Hein Boshoff lodged a complaint with the SA Human Rights Commission asserting that Van Graan’s statements were derogatory to the LGBTIQ+ community.
Now, more than two and half years later, the SAHRC has responded to his complaint, finding that Van Graan was constitutionally entitled to express his vitriol.
In a letter dated 24 April 2023, the Commission confirmed it had investigated the matter but concluded: “that the Facebook post in question is potentially hurtful and offensive but does not constitute incitement to hatred or harm and is thus protected by the right to freedom of expression.”

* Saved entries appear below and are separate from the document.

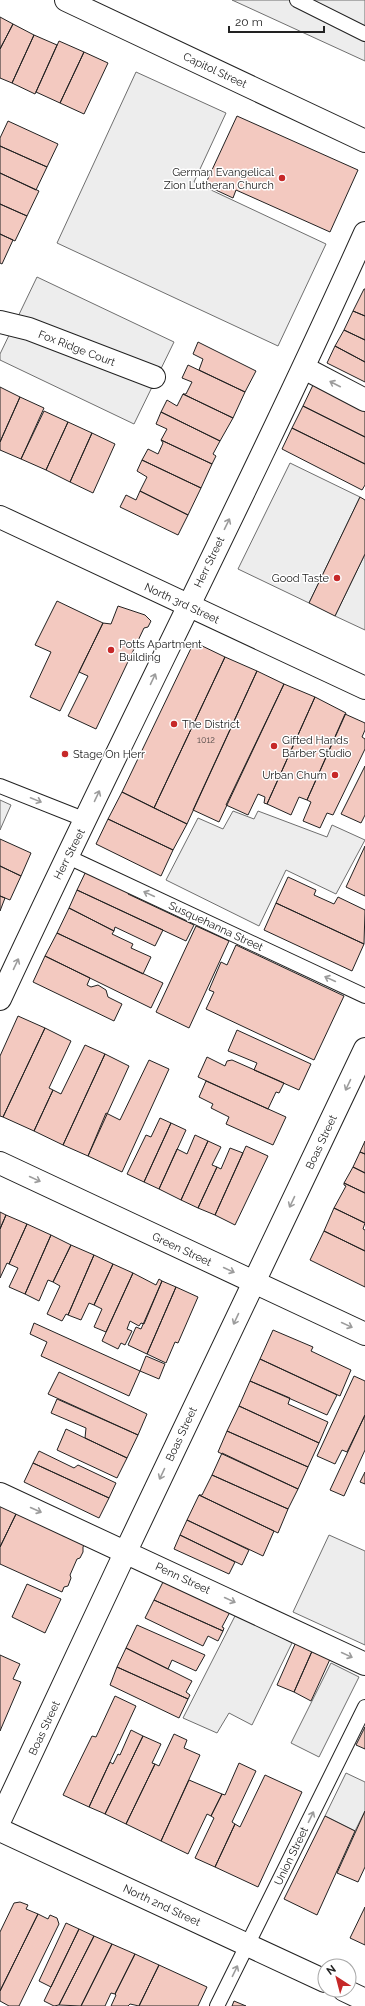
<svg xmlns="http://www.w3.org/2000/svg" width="365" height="2006" viewBox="0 0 365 2006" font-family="Raleway,sans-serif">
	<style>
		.parking { fill: #ededed; stroke: #6f6f6f }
		.building { fill: #f3c9c0; stroke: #222 }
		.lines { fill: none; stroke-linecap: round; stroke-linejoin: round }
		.lane-casing { stroke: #222; stroke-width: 16 }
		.street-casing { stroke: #222; stroke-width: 24 }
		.secondary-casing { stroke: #222; stroke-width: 24 }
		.primary-casing { stroke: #222; stroke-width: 24 }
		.lane { stroke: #fff; stroke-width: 14 }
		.street { stroke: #fff; stroke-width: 22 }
		.secondary { stroke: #fff; stroke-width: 22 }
		.primary { stroke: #fff; stroke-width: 22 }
		.oneway { stroke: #9c9c9c }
		.poi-dot { fill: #c62828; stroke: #fff; stroke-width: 1.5 }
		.labels { text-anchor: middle; stroke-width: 3; stroke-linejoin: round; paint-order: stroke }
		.number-label { font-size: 9px; fill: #564c4a }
		.street-label { font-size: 11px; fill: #222; stroke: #fff }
		.poi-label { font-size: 11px; fill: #222; stroke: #fff; text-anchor: start }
	</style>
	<rect width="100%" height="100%" fill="#fff"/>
	<!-- parking -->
	<path class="parking" d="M232,0H365V61Z
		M136,72L226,113L194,182L326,244L278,346L57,243Z
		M37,277L174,342L134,424L0,360V354Z
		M290,463L360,497L309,603L238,569Z
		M365,554V630L335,616Z
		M0,800L11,805L0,830Z
		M233,811L254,819L258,811L327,837L332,825L365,840L336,894L286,870L259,926L166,880L198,818L223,829Z
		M329,1535L365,1551V1645L293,1612Z
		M236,1614L292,1643L252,1725L229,1713L217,1733L183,1718Z
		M331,1663L359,1677L319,1757L291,1743Z
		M346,1773L365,1782V1811L355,1831L325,1816Z"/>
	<!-- building -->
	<path class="building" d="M0,17L13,24L0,49Z
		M13,24L34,35L12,83L0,78V49Z
		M34,35L57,45L35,94L12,83Z
		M59,41L84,52L60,103L36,92Z
		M84,52L108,63L84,114L60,103Z
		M237,116L358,170L330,232L236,190L233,198L205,185Z
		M8,121L58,144L47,167L0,146V138Z
		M0,146L47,167L36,190L0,173Z
		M0,173L39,191L27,216L0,204Z
		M0,204L27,216L15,241L0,234Z
		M0,234L13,240L2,264L0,263Z
		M364,289H365V316L353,311Z
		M353,311L365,316V340L344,330Z
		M344,330L365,340V362L335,346Z
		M198,342L256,371L245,392L199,370L203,359L193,354Z
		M335,346L365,362V382L327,363Z
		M188,365L245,392L233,418L183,394H186L192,382L182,378Z
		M313,385L365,411V437L303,406Z
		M0,387L20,397L0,442Z
		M183,394L233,418L220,441L161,412L167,400L177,406Z
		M20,397L44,408L21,459L0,450V442Z
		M303,406L365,437V464L292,428Z
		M44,411L68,422L46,470L21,459Z
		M161,412L220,441L213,454L216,456L212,464L161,440L167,429L156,424Z
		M68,422L92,433L70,482L46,470Z
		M292,428L365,464V485L362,490L282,449Z
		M92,433L115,444L93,493L70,482Z
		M161,440L212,464L201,488L142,460L148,449L158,454L163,443Z
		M142,460L201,488L188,515L140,491L147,477L137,471Z
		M140,491L188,515L178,535L120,507L126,495L136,500Z
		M360,497L365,500V554L335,616L309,603Z
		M57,601L103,623L60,711L30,697L51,652L35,645Z
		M118,606L145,615L151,621L148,627L144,628L96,729L68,716L88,676L79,672L103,623L111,624Z
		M194,642L225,657L154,808L122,792Z
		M225,657L257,671L187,824L154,808Z
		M257,671L284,684L219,822L193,810Z
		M284,684L315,697L267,804L264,803L265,797L258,794L248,815L226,805Z
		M315,697L346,713L307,800L299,797L291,815L267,804Z
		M345,714L365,723V730L362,737L365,739V749L333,815L327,813L320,828L303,821L311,802L307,800Z
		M365,766V815L361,823L341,814Z
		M122,792L187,824L173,850L108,819Z
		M108,819L173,850L161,876L96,844Z
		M0,839L31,853L21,876L0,866Z
		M365,846V896L346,887Z
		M0,866L21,876L10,900L0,896Z
		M87,869L130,890L128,894L194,925L186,941L77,890Z
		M288,877L316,890L314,895L334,904L338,897L365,910L364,944L276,903Z
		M77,890L163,930L155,946L115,927L114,931L69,908Z
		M0,896L5,898L0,911Z
		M276,903L364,944L352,971L264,930Z
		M69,908L114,931L112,934L133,944L131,948L151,957L143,974L57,933Z
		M196,926L229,941L189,1028L156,1012Z
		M57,933L163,983L151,1008L45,956Z
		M236,945L344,996L314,1060L206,1009L214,992L209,990L221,962L227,965Z
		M45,956L90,978L87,985L91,987L98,985L106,990L108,997L122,1004L114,1021L33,982Z
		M18,1016L45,1028L3,1117L0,1116V1056Z
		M45,1028L71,1041L49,1088L53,1090L34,1131L3,1117Z
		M237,1030L311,1064L299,1090L254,1070L257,1063L228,1051Z
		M85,1045L105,1054L63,1145L34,1131L53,1090L61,1094Z
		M105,1054L129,1066L88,1156L63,1145Z
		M207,1057L225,1066L227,1061L232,1060L284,1083L279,1093L276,1092L268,1109L198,1077Z
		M149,1060L169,1069L122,1172L88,1156L106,1113L120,1120Z
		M206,1081L286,1117L273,1145L226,1124L229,1117L211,1108L213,1104L199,1097Z
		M160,1118L171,1123L144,1182L127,1174L146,1135L151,1137Z
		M171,1123L186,1130L159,1189L144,1182Z
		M195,1135L208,1141L181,1200L159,1189L177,1149L187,1154Z
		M208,1141L221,1147L212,1165L217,1167L198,1208L181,1200Z
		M365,1141V1154L360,1152Z
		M246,1146L268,1156L235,1225L215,1215Z
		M230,1148L243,1153L215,1215L198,1208L217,1167L221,1169Z
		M360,1152L365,1154V1173L353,1167Z
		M353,1167L365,1173V1193L344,1183Z
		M344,1183L365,1193V1223L334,1208L346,1186L344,1185Z
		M334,1208L365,1223L363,1229L365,1230V1251L324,1231Z
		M0,1212L6,1215L0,1229Z
		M6,1215L27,1224L9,1264L7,1263L0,1278V1229Z
		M27,1224L51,1235L25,1294L9,1287L18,1268L9,1264Z
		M324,1231L365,1251V1287L310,1260Z
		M51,1235L71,1245L53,1282L48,1280L39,1301L25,1294Z
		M71,1245L94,1255L68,1315L66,1314L62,1321L47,1314L60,1286L53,1282Z
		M94,1255L113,1264L94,1305L89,1303L81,1320L68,1315Z
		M113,1264L133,1273L106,1332L94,1327L102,1309L94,1305Z
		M133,1273L156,1285L159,1279L162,1281L144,1324L141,1323L139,1326L130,1321L127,1329L132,1331L125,1345L121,1343L118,1349L102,1341Z
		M162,1281L176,1287L147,1354L128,1345L136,1327L141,1329Z
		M176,1287L198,1297L178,1343L175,1342L166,1363L147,1354Z
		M34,1323L140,1371L129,1396L41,1356L47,1342L30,1334Z
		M273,1330L313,1347L311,1351L351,1370L340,1396L260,1359Z
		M146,1356L165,1364L159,1379L140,1371Z
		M260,1359L337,1395L327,1415L250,1381Z
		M59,1372L147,1414L138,1435L48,1394Z
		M354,1376L365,1381V1415L347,1452L342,1450L335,1464L317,1456Z
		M250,1381L290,1398L288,1404L328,1422L319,1443L239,1406Z
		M57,1399L138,1435L127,1458L85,1438L86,1428L51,1413Z
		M239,1406L319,1443L308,1467L227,1431Z
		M365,1415V1450L344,1496L330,1490Z
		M66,1429L127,1458L117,1478L57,1450Z
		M227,1431L308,1467L298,1489L218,1452Z
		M39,1451L74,1468L78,1465L116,1483L109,1498L33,1463Z
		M222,1453L298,1489L288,1509L212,1475Z
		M33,1463L109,1498L99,1518L24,1482Z
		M365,1472V1484L360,1482Z
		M212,1475L288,1509L278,1533L199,1495H202Z
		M199,1495L274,1531L263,1556L187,1520Z
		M0,1504L17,1512L0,1547Z
		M17,1512L85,1543L83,1547V1552L80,1558L77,1559L70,1575L71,1578L68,1586L64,1587L62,1592L0,1564V1547Z
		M187,1520L249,1550L242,1565L180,1535Z
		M180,1535L235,1562L229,1574L174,1549Z
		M164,1580L230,1612L222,1627L224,1628L223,1631L154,1600Z
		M27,1584L61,1599L45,1633L12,1617Z
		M154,1600L223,1631L218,1641L208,1636L203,1646L145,1618Z
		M137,1625L205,1655L196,1671L172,1660L168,1669L126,1648Z
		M296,1642L313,1649L294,1692L277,1685Z
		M126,1648L192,1681L186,1692L190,1695L188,1699L117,1667Z
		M313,1649L331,1657L311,1701L294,1692Z
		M0,1655L20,1664L13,1679L21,1682L0,1731Z
		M117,1667L188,1699L179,1718L110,1685Z
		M115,1696L136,1706L89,1807L63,1795L92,1736L96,1737Z
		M365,1727V1749L356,1745Z
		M131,1730L143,1736L105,1814L103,1813L89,1807L110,1762L113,1764L118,1754L120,1755Z
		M174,1734L187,1740L184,1748L200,1755L161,1841L126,1824L155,1764L159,1766Z
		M143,1736L161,1744L152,1763L155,1764L126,1824L105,1814Z
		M239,1763L256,1771L232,1822L235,1824L215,1867L195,1858L214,1818L211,1816L222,1794L225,1795Z
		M265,1775L302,1792L258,1887L215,1867L235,1824L240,1827Z
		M189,1780L222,1794L211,1816L207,1814L188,1854L161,1841Z
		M365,1811V1867L358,1882L337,1873Z
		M325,1816L355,1831L317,1915L284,1899Z
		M20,1902L28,1905L26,1909L38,1914L0,1991V1932L14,1903Z
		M365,1907V1945L350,1938Z
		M38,1914L48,1919L50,1915L57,1918L59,1924L19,2006H9L0,2001V1991Z
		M66,1923L79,1929L51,1987L39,1981Z
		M79,1929L94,1936L59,2005L54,2006L44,2001Z
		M94,1936L112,1944L81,2006L59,2005Z
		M112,1944L135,1954L115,1994L111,1993L105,2006H81Z
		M135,1954L159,1965L139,2006L130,2004L128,2006H111L116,1995L115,1994Z
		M159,1965L207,1987L198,2006H139Z
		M234,2001L246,2006H232Z"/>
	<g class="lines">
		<defs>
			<path id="lane" d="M297,0L365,34
				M0,786L86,820
				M66,856L365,996
				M217,2006L365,1707"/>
			<path id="street" d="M66,0L365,141
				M0,322L29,329L154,377
				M304,368L365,400
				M0,999C119,742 249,491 365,233
				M0,1163L365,1334
				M0,1494L365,1664
				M0,1820L126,1551L365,1049"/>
			<path id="secondary" d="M0,517L365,688"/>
			<path id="primary" d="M0,1830L325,1981
				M344,1990L365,2000"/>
		</defs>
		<!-- lane casing -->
		<use href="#lane" class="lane-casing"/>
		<!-- street casing -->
		<use href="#street" class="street-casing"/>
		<!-- secondary casing -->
		<use href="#secondary" class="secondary-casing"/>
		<!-- primary casing -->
		<use href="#primary" class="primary-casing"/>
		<!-- lane -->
		<use href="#lane" class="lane"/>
		<!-- street -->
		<use href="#street" class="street"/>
		<!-- secondary -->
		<use href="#secondary" class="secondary"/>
		<!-- primary -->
		<use href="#primary" class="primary"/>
	</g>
	<!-- one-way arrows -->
	<defs><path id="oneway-shaft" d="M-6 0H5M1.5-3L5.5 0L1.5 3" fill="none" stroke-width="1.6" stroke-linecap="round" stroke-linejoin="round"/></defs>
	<g class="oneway">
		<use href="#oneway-shaft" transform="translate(335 384) rotate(-153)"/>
		<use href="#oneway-shaft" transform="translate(227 524) rotate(-64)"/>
		<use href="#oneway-shaft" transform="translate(153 679) rotate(-65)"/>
		<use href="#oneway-shaft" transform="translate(97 796) rotate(-65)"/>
		<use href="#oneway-shaft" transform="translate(36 800) rotate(22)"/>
		<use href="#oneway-shaft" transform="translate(149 894) rotate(-155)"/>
		<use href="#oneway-shaft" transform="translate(16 964) rotate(-65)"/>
		<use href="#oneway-shaft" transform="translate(330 979) rotate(-155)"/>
		<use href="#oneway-shaft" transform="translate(348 1085) rotate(115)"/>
		<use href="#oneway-shaft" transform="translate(35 1179) rotate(25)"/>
		<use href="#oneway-shaft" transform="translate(292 1202) rotate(115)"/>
		<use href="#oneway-shaft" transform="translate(229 1270) rotate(25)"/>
		<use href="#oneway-shaft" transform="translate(236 1319) rotate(115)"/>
		<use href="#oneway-shaft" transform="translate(347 1325) rotate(25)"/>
		<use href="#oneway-shaft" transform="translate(162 1474) rotate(115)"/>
		<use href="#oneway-shaft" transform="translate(36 1510) rotate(24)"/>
		<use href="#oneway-shaft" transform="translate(230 1600) rotate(25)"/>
		<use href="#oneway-shaft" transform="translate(347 1655) rotate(25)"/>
		<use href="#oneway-shaft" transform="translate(311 1817) rotate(-64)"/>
		<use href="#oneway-shaft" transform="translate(235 1971) rotate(-64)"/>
	</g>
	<!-- markers -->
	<g class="poi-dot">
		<circle cx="282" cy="178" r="4"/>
		<circle cx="337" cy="578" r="4"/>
		<circle cx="111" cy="650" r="4"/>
		<circle cx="174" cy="724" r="4"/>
		<circle cx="274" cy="746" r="4"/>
		<circle cx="65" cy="754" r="4"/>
		<circle cx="335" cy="775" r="4"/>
	</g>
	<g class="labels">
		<!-- number labels -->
		<g class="number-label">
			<text x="206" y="743">1012</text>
		</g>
		<!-- street labels -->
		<g class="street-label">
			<text transform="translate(215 70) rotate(25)" y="4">Capitol Street</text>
			<text transform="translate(77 348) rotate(21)" y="4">Fox Ridge Court</text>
			<text transform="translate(209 562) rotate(-64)" y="4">Herr Street</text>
			<text transform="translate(182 603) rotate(25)" y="4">North 3rd Street</text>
			<text transform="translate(69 854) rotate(-63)" y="4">Herr Street</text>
			<text transform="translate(216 926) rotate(25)" y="4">Susquehanna Street</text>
			<text transform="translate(321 1142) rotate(-65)" y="4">Boas Street</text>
			<text transform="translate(182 1249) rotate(25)" y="4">Green Street</text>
			<text transform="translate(181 1434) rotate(-65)" y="4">Boas Street</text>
			<text transform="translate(183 1578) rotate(25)" y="4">Penn Street</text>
			<text transform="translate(44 1728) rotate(-65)" y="4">Boas Street</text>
			<text transform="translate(291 1856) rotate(-64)" y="4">Union Street</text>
			<text transform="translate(162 1905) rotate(25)" y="4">North 2nd Street</text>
		</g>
		<!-- poi labels -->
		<g class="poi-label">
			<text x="274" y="176" text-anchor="end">German Evangelical<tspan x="274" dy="13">Zion Lutheran Church</tspan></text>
			<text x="329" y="582" text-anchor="end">Good Taste</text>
			<text x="119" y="648">Potts Apartment<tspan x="119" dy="13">Building</tspan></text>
			<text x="182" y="728">The District</text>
			<text x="282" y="744">Gifted Hands<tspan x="282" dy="13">Barber Studio</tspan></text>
			<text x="73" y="758">Stage On Herr</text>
			<text x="327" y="779" text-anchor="end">Urban Churn</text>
		</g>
	</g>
	<!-- north arrow -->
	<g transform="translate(337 1978) rotate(324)"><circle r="19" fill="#ffffff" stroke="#a7a7a7"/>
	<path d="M0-3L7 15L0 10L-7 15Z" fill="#c62828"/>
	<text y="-6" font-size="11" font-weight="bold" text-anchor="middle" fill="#222222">N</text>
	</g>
	<!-- scale -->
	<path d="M229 26v6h95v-6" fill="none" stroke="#222222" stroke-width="2"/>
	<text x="235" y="26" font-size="12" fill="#222222" stroke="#ffffff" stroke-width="3" paint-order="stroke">20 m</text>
</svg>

The SAHRC said “the post in question is not desirable and ignorant, however it does not meet the requirement for hate speech as contemplated by the law,” and urged Boshoff to report it to Facebook.
“Based on the above, the Commission will proceed to close your file accordingly,” concluded the SAHRC. It’s unclear why it took so long to complete the investigation.
Boshoff told MambaOnline that he was disappointed at the outcome but did not regret complaining to the SAHRC, asserting that “we need people to stand up for our community.”
He argued that while freedom of speech is important, Van Graan’s post could harm vulnerable young people who are struggling to come to terms with their sexuality or their gender identity.
Boshoff stated that many teenagers still commit suicide because of the prejudice they face, and that Van Graan’s message could lead to further rejection by parents and others.
The SAHRC’s decision not to pursue Boshoff’s complaint stands in contrast to its recent action against singer Steve Hofmeyr. The Commission took Hofmeyr to the Equality Court over anti-LGBTIQ+ comments he made, and he ultimately settled out of court, issuing an apology to the community and agreeing to pay compensation to an LGBTIQ+ organisation.
The SAHRC’s decision is likely to fuel debate about the balance between freedom of expression and the need to protect vulnerable communities from harm.